▶ [WHAT IS REQUIRED]
Output only the lines from the line holding "állattenyésztés" through the close of the records, exactly as they appear, with all pictures omitted.

▶ [GIVEN DATA]
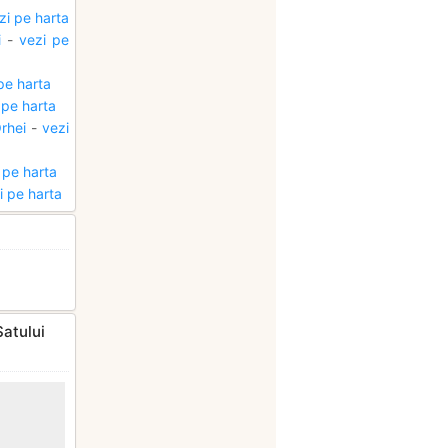
zi pe harta
i
-
vezi pe
pe harta
 pe harta
rhei
-
vezi
 pe harta
i pe harta
Satului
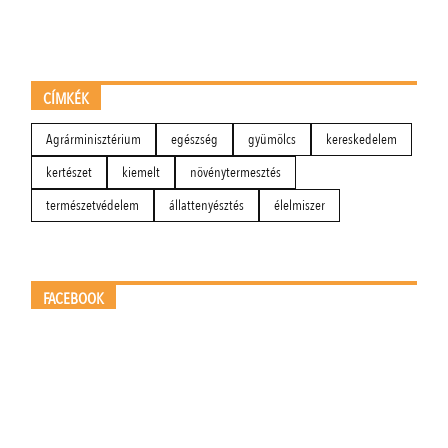
CÍMKÉK
Agrárminisztérium
egészség
gyümölcs
kereskedelem
kertészet
kiemelt
növénytermesztés
természetvédelem
állattenyésztés
élelmiszer
FACEBOOK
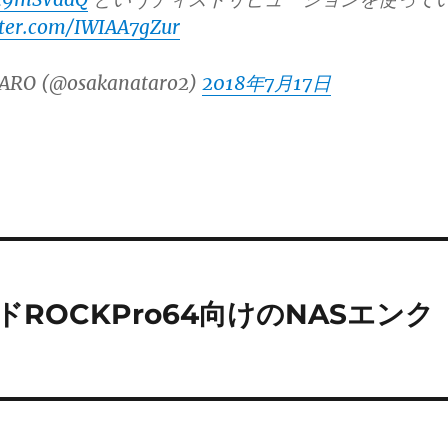
tter.com/IWIAA7gZur
ARO (@osakanataro2)
2018年7月17日
ードROCKPro64向けのNASエンク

▶ [OUTPUT FOR THIS TASK]
állattenyésztés
élelmiszer
FACEBOOK
tter.com/IWIAA7gZur
ARO (@osakanataro2)
2018年7月17日
ードROCKPro64向けのNASエンク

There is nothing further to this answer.